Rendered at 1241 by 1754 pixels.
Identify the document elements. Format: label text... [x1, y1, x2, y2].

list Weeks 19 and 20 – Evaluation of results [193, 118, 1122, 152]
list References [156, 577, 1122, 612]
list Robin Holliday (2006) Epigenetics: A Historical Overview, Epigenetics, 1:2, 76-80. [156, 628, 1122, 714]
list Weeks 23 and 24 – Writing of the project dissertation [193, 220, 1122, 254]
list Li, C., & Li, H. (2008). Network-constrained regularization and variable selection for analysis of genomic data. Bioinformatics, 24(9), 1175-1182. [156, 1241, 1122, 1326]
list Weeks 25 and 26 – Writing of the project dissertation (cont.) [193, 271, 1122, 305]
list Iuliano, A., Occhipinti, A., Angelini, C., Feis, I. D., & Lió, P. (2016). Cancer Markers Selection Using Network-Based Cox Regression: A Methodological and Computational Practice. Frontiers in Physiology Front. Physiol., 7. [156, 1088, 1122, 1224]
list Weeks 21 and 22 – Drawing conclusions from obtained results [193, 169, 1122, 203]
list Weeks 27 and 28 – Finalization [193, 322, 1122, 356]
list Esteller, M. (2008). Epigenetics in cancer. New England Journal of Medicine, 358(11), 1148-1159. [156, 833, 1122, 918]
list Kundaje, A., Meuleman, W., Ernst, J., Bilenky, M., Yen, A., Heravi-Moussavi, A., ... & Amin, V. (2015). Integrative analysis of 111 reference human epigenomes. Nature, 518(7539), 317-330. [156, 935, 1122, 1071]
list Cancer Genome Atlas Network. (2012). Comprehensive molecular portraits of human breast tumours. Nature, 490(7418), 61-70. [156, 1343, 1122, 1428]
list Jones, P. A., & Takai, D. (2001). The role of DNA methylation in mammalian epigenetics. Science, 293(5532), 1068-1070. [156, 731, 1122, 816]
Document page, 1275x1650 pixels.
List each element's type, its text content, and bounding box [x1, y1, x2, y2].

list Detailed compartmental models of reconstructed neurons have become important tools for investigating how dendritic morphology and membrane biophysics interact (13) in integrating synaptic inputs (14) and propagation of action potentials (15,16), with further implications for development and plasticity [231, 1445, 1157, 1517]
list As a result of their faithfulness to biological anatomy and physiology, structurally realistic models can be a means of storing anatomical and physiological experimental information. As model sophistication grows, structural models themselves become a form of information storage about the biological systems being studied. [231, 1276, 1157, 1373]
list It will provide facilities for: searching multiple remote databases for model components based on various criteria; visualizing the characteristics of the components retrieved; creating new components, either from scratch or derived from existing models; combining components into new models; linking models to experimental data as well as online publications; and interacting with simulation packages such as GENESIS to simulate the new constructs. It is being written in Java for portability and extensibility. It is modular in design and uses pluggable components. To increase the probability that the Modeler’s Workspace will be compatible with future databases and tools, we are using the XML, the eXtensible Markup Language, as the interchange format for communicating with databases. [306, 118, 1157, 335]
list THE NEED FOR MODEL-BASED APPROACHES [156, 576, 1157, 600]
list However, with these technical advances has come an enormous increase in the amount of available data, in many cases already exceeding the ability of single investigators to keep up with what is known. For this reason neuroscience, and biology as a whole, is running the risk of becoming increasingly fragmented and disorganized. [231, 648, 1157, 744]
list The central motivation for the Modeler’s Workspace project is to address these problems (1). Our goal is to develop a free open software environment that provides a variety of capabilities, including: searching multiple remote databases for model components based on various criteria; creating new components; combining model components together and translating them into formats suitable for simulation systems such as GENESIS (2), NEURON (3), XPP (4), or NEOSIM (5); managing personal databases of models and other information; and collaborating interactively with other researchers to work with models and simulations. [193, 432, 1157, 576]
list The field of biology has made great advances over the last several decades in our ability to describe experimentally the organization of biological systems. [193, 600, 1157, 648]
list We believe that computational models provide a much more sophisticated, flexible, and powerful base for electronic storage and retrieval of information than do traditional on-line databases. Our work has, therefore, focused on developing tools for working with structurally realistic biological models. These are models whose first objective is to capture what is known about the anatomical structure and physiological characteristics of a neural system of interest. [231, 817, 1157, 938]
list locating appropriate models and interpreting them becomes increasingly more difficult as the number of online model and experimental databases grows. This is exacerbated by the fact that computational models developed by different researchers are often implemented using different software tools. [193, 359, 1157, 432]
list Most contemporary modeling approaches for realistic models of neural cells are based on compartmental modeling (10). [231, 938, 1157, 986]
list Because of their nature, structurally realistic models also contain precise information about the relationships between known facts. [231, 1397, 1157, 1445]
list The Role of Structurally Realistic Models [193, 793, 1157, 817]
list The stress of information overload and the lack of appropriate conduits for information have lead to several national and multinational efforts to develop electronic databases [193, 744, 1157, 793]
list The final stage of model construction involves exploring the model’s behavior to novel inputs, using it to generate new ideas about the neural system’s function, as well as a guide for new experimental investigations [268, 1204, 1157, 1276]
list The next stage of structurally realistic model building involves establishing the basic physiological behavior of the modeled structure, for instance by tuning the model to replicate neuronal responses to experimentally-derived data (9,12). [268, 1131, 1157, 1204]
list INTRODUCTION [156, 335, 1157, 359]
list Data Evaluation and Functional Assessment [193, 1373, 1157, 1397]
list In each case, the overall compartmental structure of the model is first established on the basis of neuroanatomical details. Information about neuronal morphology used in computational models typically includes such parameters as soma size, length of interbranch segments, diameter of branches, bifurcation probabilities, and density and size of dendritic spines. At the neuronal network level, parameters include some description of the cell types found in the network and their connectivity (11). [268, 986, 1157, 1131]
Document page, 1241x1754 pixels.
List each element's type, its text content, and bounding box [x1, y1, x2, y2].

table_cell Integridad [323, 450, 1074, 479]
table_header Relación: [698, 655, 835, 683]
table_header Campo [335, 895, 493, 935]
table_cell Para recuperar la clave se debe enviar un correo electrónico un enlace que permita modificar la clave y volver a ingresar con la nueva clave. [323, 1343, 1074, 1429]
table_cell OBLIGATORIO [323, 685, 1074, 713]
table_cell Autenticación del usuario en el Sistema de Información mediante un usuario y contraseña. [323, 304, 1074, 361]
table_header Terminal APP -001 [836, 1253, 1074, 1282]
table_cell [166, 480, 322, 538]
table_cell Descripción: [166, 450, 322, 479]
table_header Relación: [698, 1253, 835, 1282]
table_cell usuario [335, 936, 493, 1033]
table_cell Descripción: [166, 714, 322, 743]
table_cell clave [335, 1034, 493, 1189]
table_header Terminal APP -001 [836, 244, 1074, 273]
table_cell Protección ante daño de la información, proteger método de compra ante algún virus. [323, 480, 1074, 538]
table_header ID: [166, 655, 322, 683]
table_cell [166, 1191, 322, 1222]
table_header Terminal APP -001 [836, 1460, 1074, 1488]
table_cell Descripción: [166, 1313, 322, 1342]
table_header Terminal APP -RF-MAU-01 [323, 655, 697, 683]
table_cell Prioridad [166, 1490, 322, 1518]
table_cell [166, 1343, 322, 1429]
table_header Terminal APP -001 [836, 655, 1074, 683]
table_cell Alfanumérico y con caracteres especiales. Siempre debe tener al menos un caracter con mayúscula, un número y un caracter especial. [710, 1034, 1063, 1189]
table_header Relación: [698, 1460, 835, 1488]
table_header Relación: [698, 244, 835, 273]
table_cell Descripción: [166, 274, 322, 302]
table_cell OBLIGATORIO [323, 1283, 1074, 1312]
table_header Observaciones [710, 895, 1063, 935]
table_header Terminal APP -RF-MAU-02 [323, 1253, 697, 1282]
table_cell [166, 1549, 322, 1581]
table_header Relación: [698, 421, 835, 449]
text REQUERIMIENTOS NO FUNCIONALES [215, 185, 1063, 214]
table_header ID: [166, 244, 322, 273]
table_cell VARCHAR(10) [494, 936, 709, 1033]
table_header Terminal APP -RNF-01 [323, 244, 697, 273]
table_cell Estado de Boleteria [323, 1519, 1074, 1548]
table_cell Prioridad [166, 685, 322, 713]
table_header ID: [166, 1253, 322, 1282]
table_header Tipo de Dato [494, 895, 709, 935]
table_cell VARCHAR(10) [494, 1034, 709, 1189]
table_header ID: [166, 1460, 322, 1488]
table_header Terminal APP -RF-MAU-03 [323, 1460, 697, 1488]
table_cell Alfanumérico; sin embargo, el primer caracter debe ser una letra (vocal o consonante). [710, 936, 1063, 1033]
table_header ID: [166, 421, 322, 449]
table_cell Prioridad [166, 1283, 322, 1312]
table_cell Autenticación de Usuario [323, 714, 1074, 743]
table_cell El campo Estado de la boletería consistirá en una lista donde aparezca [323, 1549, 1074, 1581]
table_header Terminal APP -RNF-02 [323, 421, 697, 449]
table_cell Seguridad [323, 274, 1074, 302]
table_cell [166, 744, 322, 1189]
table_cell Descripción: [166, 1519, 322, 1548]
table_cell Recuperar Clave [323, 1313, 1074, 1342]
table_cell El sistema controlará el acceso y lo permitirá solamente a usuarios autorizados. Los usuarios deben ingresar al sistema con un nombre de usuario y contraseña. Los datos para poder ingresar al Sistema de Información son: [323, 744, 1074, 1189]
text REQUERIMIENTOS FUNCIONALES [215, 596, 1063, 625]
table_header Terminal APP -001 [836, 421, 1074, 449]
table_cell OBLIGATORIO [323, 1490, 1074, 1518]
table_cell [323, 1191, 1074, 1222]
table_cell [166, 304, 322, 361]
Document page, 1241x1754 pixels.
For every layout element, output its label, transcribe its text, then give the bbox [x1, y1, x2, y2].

====================

EXERCISE PROMPT:
Whenever the string "REQUERIMIENTOS" occurs in a line of the entries above, copy that line.

RESPONSE BELOW:
text REQUERIMIENTOS NO FUNCIONALES [215, 185, 1063, 214]
text REQUERIMIENTOS FUNCIONALES [215, 596, 1063, 625]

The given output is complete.